The game has also become tacky. Now, after a play has been completed, some players are likely to celebrate, taunt, tease, do chest-bangers and high-fives, do the crotch-hop (a sort of duck walk that says "hey, look at me, the greatest thing since sliced bread"), participate in a bit of skipping, pump their arms and raise their fists, jump up on the stands in the end zone for some back-slapping, even break out a cell-phone and call Mom or the significant other. Trash-talk is the official jargon on the field as well as on the basketball court. This has all come about as men and boys began to wear their caps backwards and wear pants with the crotch at about the knee level and the pant-leg bottoms dragging through the urine on the locker room floor. It's the sordid kind of thing one expects, as one could have expected in the lurid half-time spectacle at the last Super-Bowl. Disgusting! But sports has become disgusting, no longer involving games that gentlemen (at least purportedly) play, but extravaganzas of excess that men who have not advanced emotionally beyond the high-school sophomore level writhe through.
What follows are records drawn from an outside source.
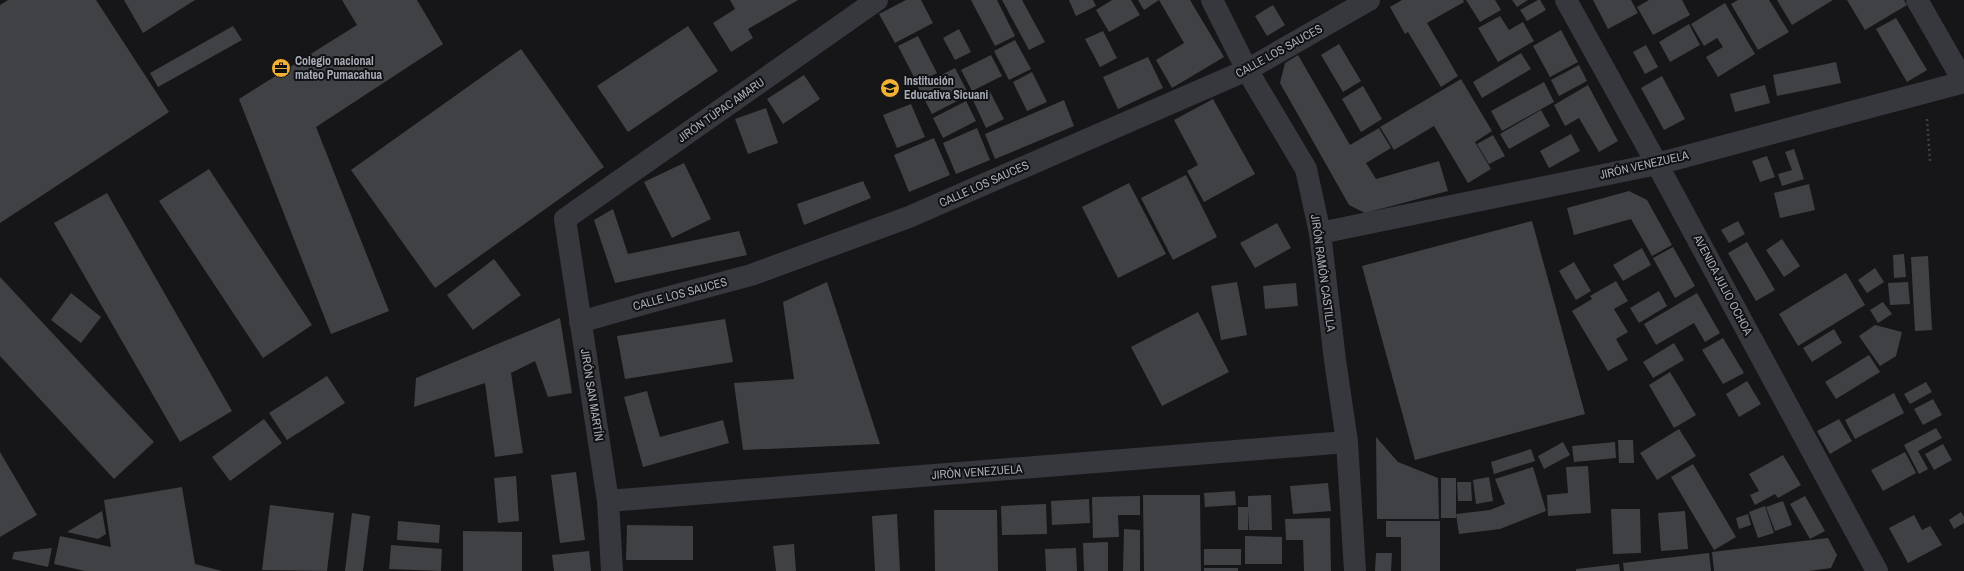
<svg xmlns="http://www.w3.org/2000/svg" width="1964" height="571" font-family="'Archivo Narrow',sans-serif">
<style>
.building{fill:#404145}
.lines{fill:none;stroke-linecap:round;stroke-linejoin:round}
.path{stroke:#3d3f44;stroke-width:2.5;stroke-dasharray:2 3;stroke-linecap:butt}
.street{stroke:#37383d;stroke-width:22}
.labels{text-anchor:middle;stroke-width:4;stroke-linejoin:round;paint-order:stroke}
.street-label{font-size:12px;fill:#a8adb8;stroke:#111113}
.poi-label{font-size:12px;font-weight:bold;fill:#a8adb8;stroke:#111113;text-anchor:start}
</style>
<rect width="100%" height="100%" fill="#161618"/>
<g class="building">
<path d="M8,0H96L169,112L0,223V5Z"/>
<path d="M124,0H195L143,33Z"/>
<path d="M342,0H417L443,44L316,127L389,311L331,334L239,99L357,25Z"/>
<path d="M730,0H798L748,29L753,38L731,52L713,23L735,9Z"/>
<path d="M906,0H921L933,23L895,43L879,14Z"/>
<path d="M971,0H997L1015,36L995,46Z"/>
<path d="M1002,0H1022L1045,42L1029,50Z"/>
<path d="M1069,0H1093L1096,6L1076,16Z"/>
<path d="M1112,0H1131L1140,15L1109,32L1096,10Z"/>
<path d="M1138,0H1190L1224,57L1172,88L1156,60L1184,43L1159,0L1144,10Z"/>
<path d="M1402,0H1463L1464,2L1427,23L1458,76L1441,87L1408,32L1405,34L1390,7Z"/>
<path d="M1466,0H1495L1501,10L1480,22Z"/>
<path d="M1512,0H1528L1517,7Z"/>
<path d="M1538,0H1540L1546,10L1527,21L1520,10Z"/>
<path d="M1593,0H1631L1638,13L1608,29Z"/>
<path d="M1649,0H1682L1690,15L1653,35L1637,7Z"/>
<path d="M1738,0H1769L1789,32L1758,50L1731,4Z"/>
<path d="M1777,0H1833L1792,25Z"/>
<path d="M1847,0H1904L1907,5L1865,30Z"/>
<path d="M1725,3L1755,54L1718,77L1706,57L1723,47L1717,38L1704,46L1691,24Z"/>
<path d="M1273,5L1285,25L1267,36L1255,16Z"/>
<path d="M1500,16L1509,30L1523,22L1534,41L1498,62L1478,28Z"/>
<path d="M1896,18L1927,70L1907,82L1876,29Z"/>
<path d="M1689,24L1700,45L1670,62L1659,42Z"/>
<path d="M233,26L242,40L158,87L150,73Z"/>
<path d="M688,26L718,71L628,132L597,86Z"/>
<path d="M959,29L971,52L955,60L943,38Z"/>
<path d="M1561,30L1578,62L1550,77L1533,46Z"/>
<path d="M1103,31L1117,58L1100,67L1085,39Z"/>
<path d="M918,36L937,73L917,83L898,46Z"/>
<path d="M1015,40L1031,69L1009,80L994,51Z"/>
<path d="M1339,44L1361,81L1343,92L1321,55Z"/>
<path d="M1646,45L1658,67L1645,74L1633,52Z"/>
<path d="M521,49L604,167L435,288L351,170Z"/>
<path d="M1521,53L1531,69L1482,98L1473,82Z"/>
<path d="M991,55L1002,76L972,91L961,70Z"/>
<path d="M1298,55L1350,145L1379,128L1391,148L1366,163L1376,179L1439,161L1448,191L1365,213L1349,205L1280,83L1285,63Z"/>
<path d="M1148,57L1163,88L1118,109L1103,77Z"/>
<path d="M1836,62L1841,83L1777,96L1773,75Z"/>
<path d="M1579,65L1587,81L1559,96L1551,80Z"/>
<path d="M955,68L969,95L932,114L918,87Z"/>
<path d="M1032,72L1047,102L1027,111L1013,82Z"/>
<path d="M804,75L820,99L783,124L767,99Z"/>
<path d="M1662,76L1685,119L1664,130L1641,88Z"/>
<path d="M1461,79L1492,131L1475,142L1491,169L1468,183L1434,126L1394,150L1380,127Z"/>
<path d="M1544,82L1554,102L1502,131L1491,111Z"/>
<path d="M1588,85L1618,141L1599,152L1579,118L1565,126L1554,105Z"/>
<path d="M1765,85L1770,103L1735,112L1730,94Z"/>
<path d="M1363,86L1382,119L1361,132L1342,99Z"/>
<path d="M988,88L1004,119L986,128L971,96Z"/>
<path d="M1213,99L1255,174L1204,202L1187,171L1198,165L1174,120Z"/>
<path d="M1064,100L1074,126L995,159L985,134Z"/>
<path d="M966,101L976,121L943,138L933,118Z"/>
<path d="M911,104L925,137L897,148L883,115Z"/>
<path d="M766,108L778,143L748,154L735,119Z"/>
<path d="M1541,110L1550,126L1509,149L1500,134Z"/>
<path d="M977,128L990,160L956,174L943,143Z"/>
<path d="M1571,134L1580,151L1549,168L1540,151Z"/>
<path d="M1493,135L1505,156L1489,164L1477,144Z"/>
<path d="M934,138L950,175L909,192L894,155Z"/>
<path d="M1794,149L1804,179L1782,186L1778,174L1792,170L1785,152Z"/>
<path d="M1767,156L1775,177L1760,182L1752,161Z"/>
<path d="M684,163L711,219L672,238L644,182Z"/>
<path d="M209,169L312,325L263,358L159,201Z"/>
<path d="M1186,175L1217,237L1173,260L1141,198Z"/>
<path d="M863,181L871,198L804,225L797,204Z"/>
<path d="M1129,183L1166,254L1118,278L1082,207Z"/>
<path d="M1809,184L1815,210L1780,218L1774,193Z"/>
<path d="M1629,191L1647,200L1672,245L1652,256L1631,219L1574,235L1567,208Z"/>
<path d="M107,193L232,411L180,442L54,223Z"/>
<path d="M613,209L628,254L739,231L747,255L615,283L594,220Z"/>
<path d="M1532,221L1585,414L1415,460L1362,266Z"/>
<path d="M1738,221L1745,234L1729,243L1721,230Z"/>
<path d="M1277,223L1291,248L1255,268L1240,243Z"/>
<path d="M1782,239L1800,266L1784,277L1766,250Z"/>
<path d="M1747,242L1775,290L1756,301L1728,253Z"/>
<path d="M1673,247L1695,286L1675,298L1653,258Z"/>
<path d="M1642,248L1651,265L1623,281L1613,265Z"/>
<path d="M1904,254L1906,277L1894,278L1893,255Z"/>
<path d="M1928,256L1932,330L1915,331L1911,257Z"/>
<path d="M494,259L521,295L473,330L447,295Z"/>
<path d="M1574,262L1591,291L1576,300L1559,271Z"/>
<path d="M1875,268L1884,282L1867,293L1858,280Z"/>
<path d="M1846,273L1865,305L1798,346L1779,314Z"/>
<path d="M0,277L154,442L114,479L0,356Z"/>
<path d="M1616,281L1628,301L1614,309L1628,332L1616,339L1628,360L1608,371L1572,311L1592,299L1590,296Z"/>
<path d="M827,282L880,444L743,450L734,383L794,379L783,302Z"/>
<path d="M1237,282L1247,335L1221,340L1211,286Z"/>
<path d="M1908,282L1910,304L1890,305L1888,283Z"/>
<path d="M1296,283L1298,306L1265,309L1263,286Z"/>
<path d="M1659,291L1667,306L1639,323L1630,308Z"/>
<path d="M71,293L101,317L81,343L51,320Z"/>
<path d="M1697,293L1720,333L1705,342L1694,323L1656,345L1644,324Z"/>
<path d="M1883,302L1892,314L1878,323L1870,310Z"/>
<path d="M1198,312L1229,372L1162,406L1131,347Z"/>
<path d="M560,318L572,393L548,397L535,361L511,373L523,453L495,457L485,383L414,407L416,378Z"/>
<path d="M725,319L733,362L625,379L617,336Z"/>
<path d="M1875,325L1902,332L1896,356L1880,366L1859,336Z"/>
<path d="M1834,329L1842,343L1812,362L1803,348Z"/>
<path d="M1723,338L1744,373L1723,384L1702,350Z"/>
<path d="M1674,343L1684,360L1653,378L1643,362Z"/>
<path d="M1869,355L1880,372L1836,399L1825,382Z"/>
<path d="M1670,372L1696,415L1674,428L1649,385Z"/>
<path d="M327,376L345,403L287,440L269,413Z"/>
<path d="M1747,381L1761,404L1739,417L1726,394Z"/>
<path d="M1926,382L1932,392L1910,404L1904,394Z"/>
<path d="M647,391L660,437L723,420L729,443L643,467L624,397Z"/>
<path d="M1894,393L1904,413L1855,439L1845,420Z"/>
<path d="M1933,399L1942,415L1923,425L1914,409Z"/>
<path d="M264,419L282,443L230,481L212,457Z"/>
<path d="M1839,419L1852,441L1830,454L1817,431Z"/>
<path d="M1936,428L1942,438L1918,451L1928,469L1919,474L1904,445Z"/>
<path d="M1679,429L1696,456L1657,480L1640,453Z"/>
<path d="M1376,437L1398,462L1438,478L1439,519H1377Z"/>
<path d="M1618,440H1633L1634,463H1619Z"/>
<path d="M1563,442L1570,455L1544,469L1538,456Z"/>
<path d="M1615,442L1616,458L1574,462L1572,446Z"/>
<path d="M1943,444L1952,460L1934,470L1925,454Z"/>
<path d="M1531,449L1535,461L1494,474L1491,462Z"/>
<path d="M0,452L37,515L0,537Z"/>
<path d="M1905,452L1916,473L1883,491L1871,470Z"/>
<path d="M1783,455L1801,485L1778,498L1775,494L1755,505L1750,495L1759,491L1749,474Z"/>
<path d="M1693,464L1736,537L1714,550L1671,477Z"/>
<path d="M1588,466L1591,513L1548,516L1547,495L1568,493L1566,467Z"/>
<path d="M1533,467L1546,511L1500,529L1459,534L1456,514L1490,510L1505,504L1495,479Z"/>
<path d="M576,472L585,540L560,543L551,475Z"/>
<path d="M516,476L519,521L498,523L494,478Z"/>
<path d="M1489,477L1493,501L1476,504L1473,480Z"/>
<rect x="1441" y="478" width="15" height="40"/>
<path d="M1457,482H1471L1472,501H1458Z"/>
<path d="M1328,483L1331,511L1293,514L1290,486Z"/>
<path d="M182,487L195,564L222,571H85L54,564L60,536L111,547L104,500Z"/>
<path d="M1235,491L1236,505L1205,507L1204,493Z"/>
<path d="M1143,495H1200L1201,571H1144Z"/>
<path d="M1271,495L1272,530H1249V509L1248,530H1238V507H1248V496Z"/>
<path d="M1140,496V515H1118L1119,537L1093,538L1092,497Z"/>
<path d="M1805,496L1825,531L1810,539L1790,504Z"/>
<path d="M1089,499L1090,523L1052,525L1051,501Z"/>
<path d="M1783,501L1792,525L1775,531L1766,507Z"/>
<path d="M1046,504L1047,534L1002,535L1001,506Z"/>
<path d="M270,505L334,513L327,571L262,570Z"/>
<path d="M1765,506L1774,533L1758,538L1749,512Z"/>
<path d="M1611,509H1640L1641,553L1613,554Z"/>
<path d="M934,510H997L998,571H935Z"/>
<path d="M102,511L106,534L98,539L67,532Z"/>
<path d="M1685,511L1688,549L1661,551L1658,513Z"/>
<path d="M1961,512L1964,517V523L1954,529L1949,520Z"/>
<path d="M352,513L370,516L363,571H345Z"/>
<path d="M897,514L900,571H875L872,516Z"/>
<path d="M1748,514L1751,525L1739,529L1736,518Z"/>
<path d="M1914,515L1922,530L1930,526L1933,530L1942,545L1908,563L1889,528Z"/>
<path d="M1330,518L1331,571H1304L1303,540H1286L1285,519Z"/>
<path d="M398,521L440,525L439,543L397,540Z"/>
<path d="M1386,521H1440V571H1401V537H1386Z"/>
<path d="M627,525L693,526V560H626Z"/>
<path d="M1124,529L1140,530V571H1123Z"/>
<path d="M463,531L522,532V571H463Z"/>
<path d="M1245,536L1282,537V564H1245Z"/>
<path d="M1828,538L1837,555L1831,568L1809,571H1714L1712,552Z"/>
<path d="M1108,542V571H1084L1083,543Z"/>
<path d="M794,544L796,571H776L773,546Z"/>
<path d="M391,545L442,549L441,571L389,569Z"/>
<path d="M52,548L48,567L12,559L14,552Z"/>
<path d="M1076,548L1077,571H1046L1045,549Z"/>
<rect x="1204" y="549" width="37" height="16"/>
<path d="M589,551L591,571H554L552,555Z"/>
<path d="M1376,553H1392L1391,571H1375Z"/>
<path d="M1709,553L1711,571H1624L1623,563Z"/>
<path d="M1619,564L1620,571H1576V569Z"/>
<rect x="1204" y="568" width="34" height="3"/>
</g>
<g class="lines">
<path class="path" d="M1927,119L1930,161"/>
<g class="street">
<path d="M1212,0L1247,70L1306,169L1320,233L1335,360L1347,442L1355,571"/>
<path d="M1566,0L1657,164L1877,571"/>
<path d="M1917,0L1964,82"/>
<path d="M1320,233L1657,164L1964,82"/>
<path d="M580,322L643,304L751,275L909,217L1247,70L1369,0"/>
<path d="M608,501L1347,442"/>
<path d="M612,571L608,501L565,219L877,0"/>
</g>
</g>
<defs>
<g id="office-disc" transform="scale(1)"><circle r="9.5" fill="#f2b134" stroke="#111113"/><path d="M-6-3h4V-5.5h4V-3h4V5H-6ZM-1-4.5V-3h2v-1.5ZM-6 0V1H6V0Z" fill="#111"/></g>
<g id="school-disc" transform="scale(1)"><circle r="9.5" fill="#f2b134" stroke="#111113"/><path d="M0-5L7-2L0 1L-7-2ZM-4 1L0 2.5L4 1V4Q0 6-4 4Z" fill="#111"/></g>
</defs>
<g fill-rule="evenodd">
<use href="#office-disc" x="281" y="68"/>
<use href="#school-disc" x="890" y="88"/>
</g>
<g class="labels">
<g class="street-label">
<text transform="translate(1279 51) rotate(-29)" y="4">CALLE LOS SAUCES</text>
<text transform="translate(721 110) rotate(-35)" y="4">JIRÓN TÚPAC AMARU</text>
<text transform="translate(1644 165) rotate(-13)" y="4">JIRÓN VENEZUELA</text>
<text transform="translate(984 184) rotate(-24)" y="4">CALLE LOS SAUCES</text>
<text transform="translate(1323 273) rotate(82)" y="4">JIRÓN RAMÓN CASTILLA</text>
<text transform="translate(1723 285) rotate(62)" y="4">AVENIDA JULIO OCHOA</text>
<text transform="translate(680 294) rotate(-15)" y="4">CALLE LOS SAUCES</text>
<text transform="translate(592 395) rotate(81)" y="4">JIRÓN SAN MARTÍN</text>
<text transform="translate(977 472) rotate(-4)" y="4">JIRÓN VENEZUELA</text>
</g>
<g class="poi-label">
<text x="295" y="65">Colegio nacional<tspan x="295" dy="14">mateo Pumacahua</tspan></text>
<text x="904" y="85">Institución<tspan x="904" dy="14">Educativa Sicuani</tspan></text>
</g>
</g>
</svg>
During the game between Army and Navy last week, just the opposite of all the above took place, and reminded of another time when success on the field was handled humbly and with grace and loss was handled civilly and without rancor. No trash talk. No exhibitions. No beyond-the-pale celebrating. No hamming it up for the crowd. No disdain of the referees. No spiking the ball. No crotch-hopping or doing the wild-thing wiggle, in other words. This is the way it used to be, simply as a matter of course. As the society has grown coarser, so have all of its conventions, including those involving once-thought-to-be-manly manners in the great field of sports. Just as the cheerleaders strive to show more and more skin, the players try harder to be seen as real studs. More's the pity.